La Citadelle, le plus grand musée d’artillerie du 18e siècle

vendredi 5 décembre 2014

Visiter la Citadelle Henry, c’est désormais visiter un musée. Ce sera le cas pour le palais Sans-Souci et d’autres forteresses coloniales du pays. A la plus grande forteresse érigée au nom de la liberté, on peut déjà contempler une exposition de projectiles. Et dans certaines salles, les responsables essayent de recréer la vie et l’ambiance du personnel en reproduisant des mobiliers et d’autres objets de l’époque. Ce sera aussi possible de contempler la Citadelle illuminée le soir depuis Cap-Haïtien et d’autres régions du Nord.


Avant de monter à la Citadelle, la ministre de la Culture, Monique Rocourt, prend son petit déjeuner dans la cour arrière de l’Habitation Jouissant qui surplombe le Cap-Haïtien. Un des rares hôtels 4 hibiscus hors de Port-au-Prince. En attendant l’arrivée de l’ambassadeur de l’Union européenne en Haïti, Javier Nino Pérez, et sa famille, qui visiteront la citadelle, on parle patrimoine. La ministre est visiblement emballée par l’histoire de son pays. Une histoire qui a été violente. L’histoire d’un peuple d’une multiplicité incroyable.

Monique Rocourt parle avec passion. Avec aussi des regrets. Des regrets de voir abandonner la richesse patrimoniale du pays.« Nous sommes victimes de notre richesse patrimoniale, estime-t-elle. Nos forts dont certains sont difficilement accessibles se détruisent. Nous devons revaloriser ces monuments et les sauver. »

La ministre donne l’impression de dispenser un cours d’histoire. Elle n’a jamais été professeure d’histoire. « Je suis plutôt curieuse par l’histoire de mon pays, je suis collectionneuse », indique l’ex-directrice de l’Institut de sauvegarde du patrimoine national (ISPAN).

Dans sa tête, elle nourrit des projets. Certains sont déjà en exécution. Ce qui la tient à cœur pour le moment c’est de restaurer le patrimoine bâti. Des monuments qui rappellent une tranche de l’histoire du pays. « Il faut se réapproprier notre histoire, indique la ministre de la Culture. Si on ne comprend pas notre histoire, c’est difficile de l’approprier. »

Sur son ordinateur portable, Monique Rocourt montre des photos de Fort-Dauphin à Fort-Liberté (Nord-Est), de Fort-Picolet (Cap-Haïtien), de la grande batterie de Vallières, de la grande poudrière du Môle Saint-Nicolas…de superbes monuments qui nécessitent cruellement des travaux de restauration. Le projet est de les restaurer, de les transformer en musée. « Nous commençons avec la citadelle, considérée comme le baromètre de notre dignité de peuple », souligne la ministre.

※

VOTRE TÂCHE:
Dans l'article sur la Citadelle, comment la ministre de la Culture qualifie-t-elle la citadelle ?

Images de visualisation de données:
※

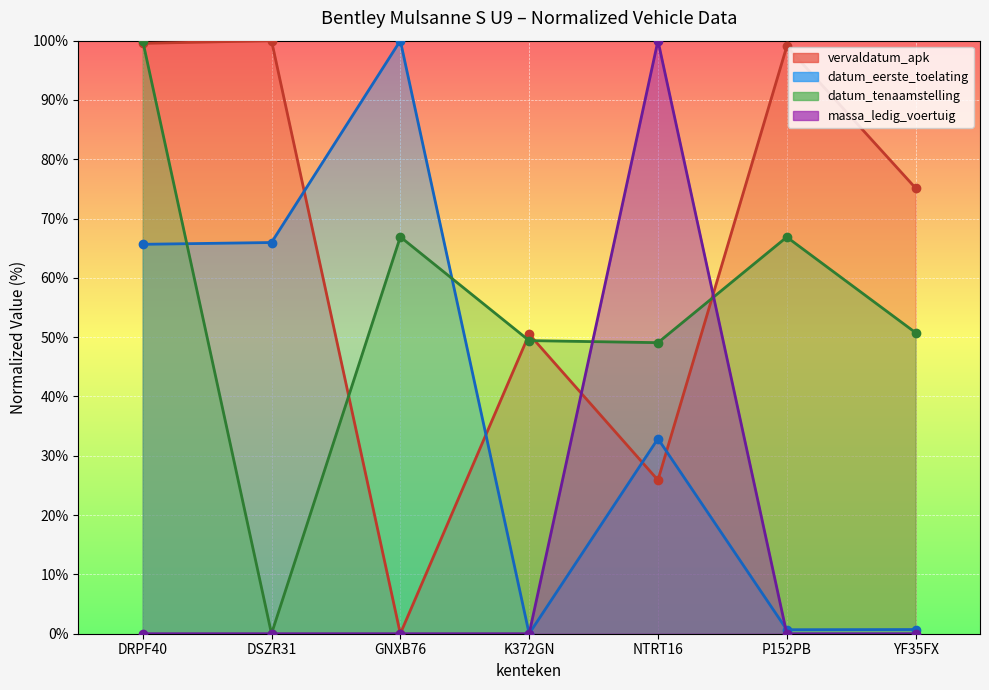

How many values exceed 0?

1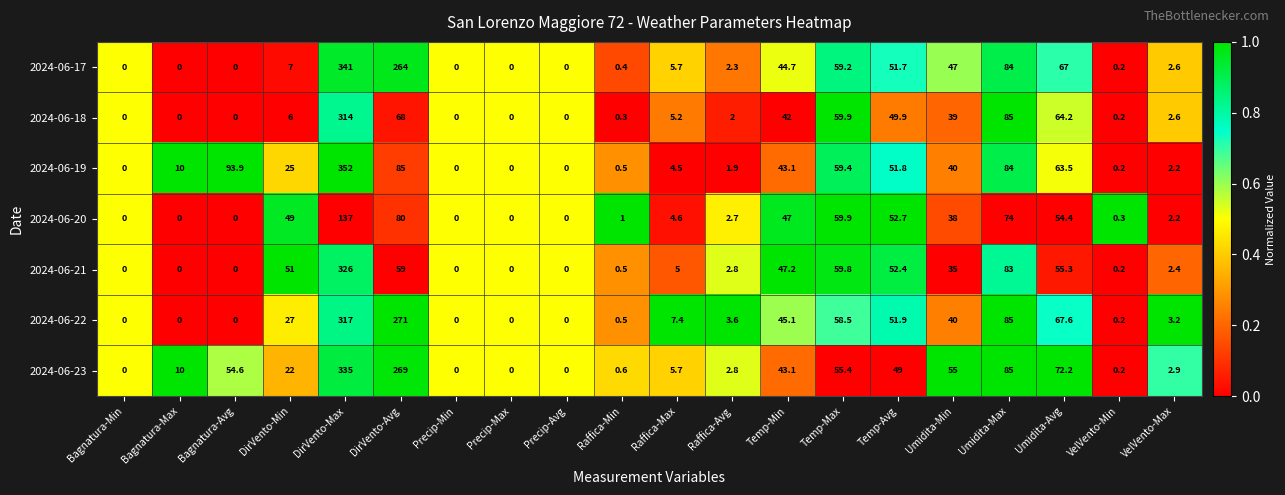

The 2024-06-19 series shows 1.9 at Raffica-Avg. True or false?

True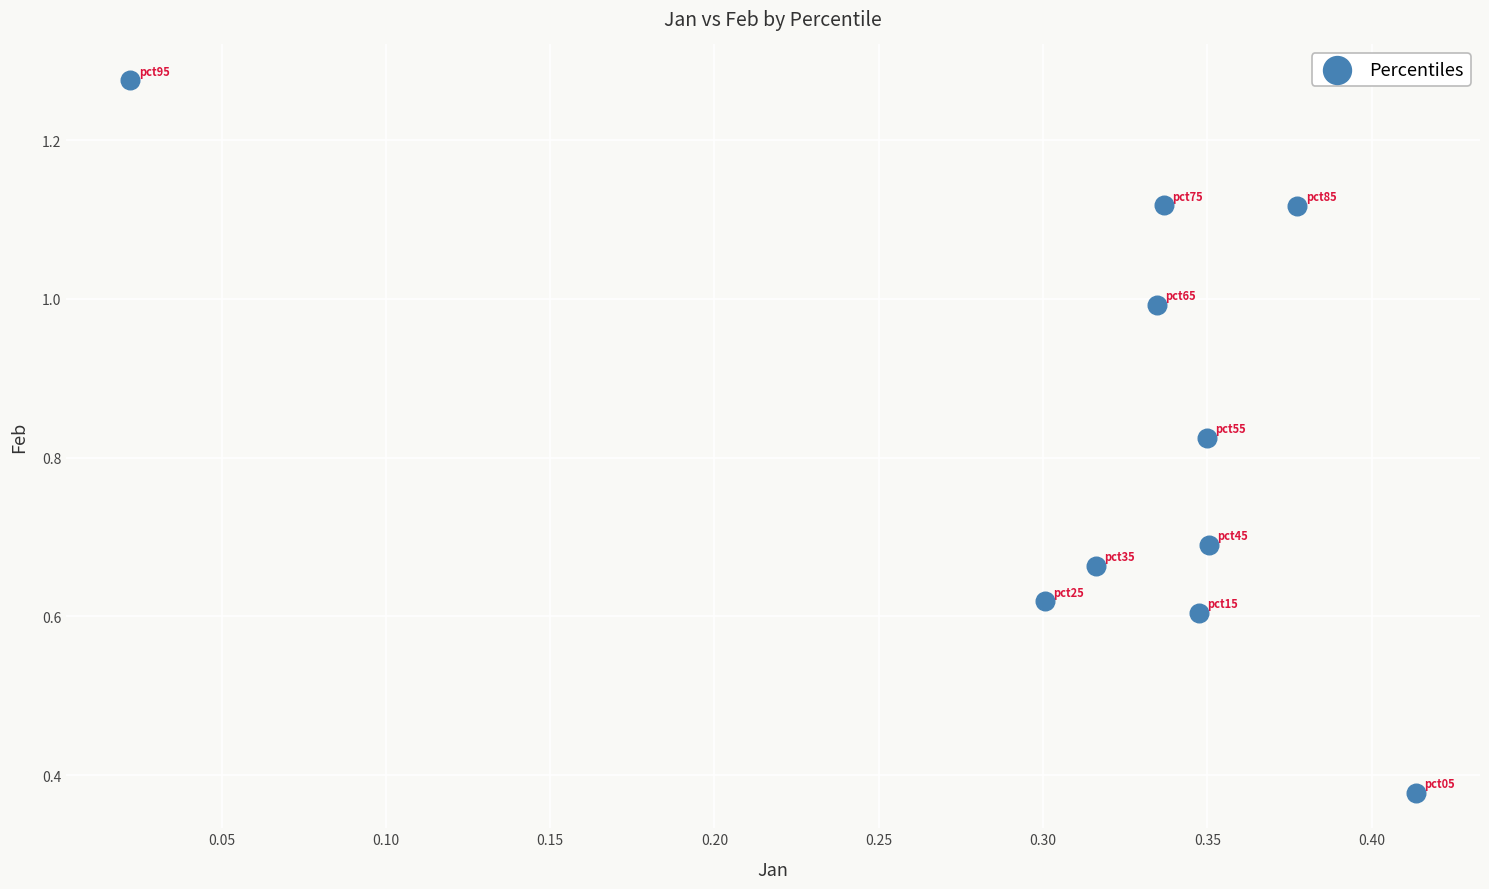

What is the average X value?

0.3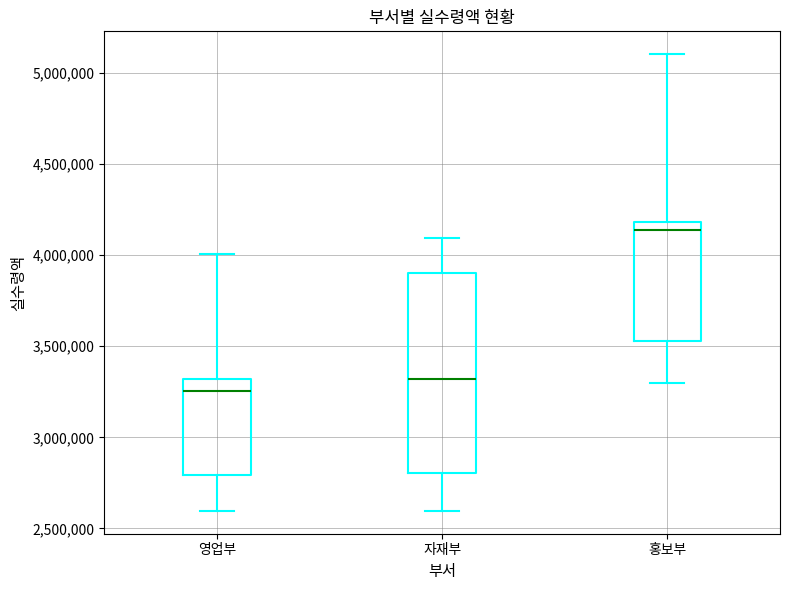

Where does the median line of the box for 영업부 sit on the y-axis? The values are not printed on the chart, so give them approximately, as read against the axis.

3250000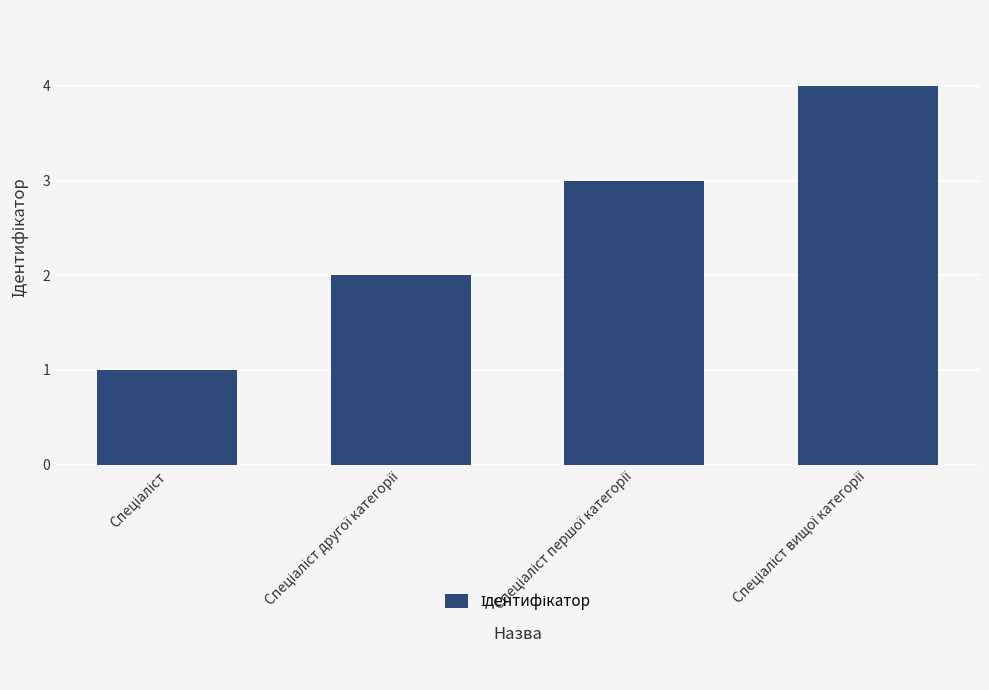

What is the sum of all values?

10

※

RÉPONSE:
Elle la qualifie de « baromètre de notre dignité de peuple ».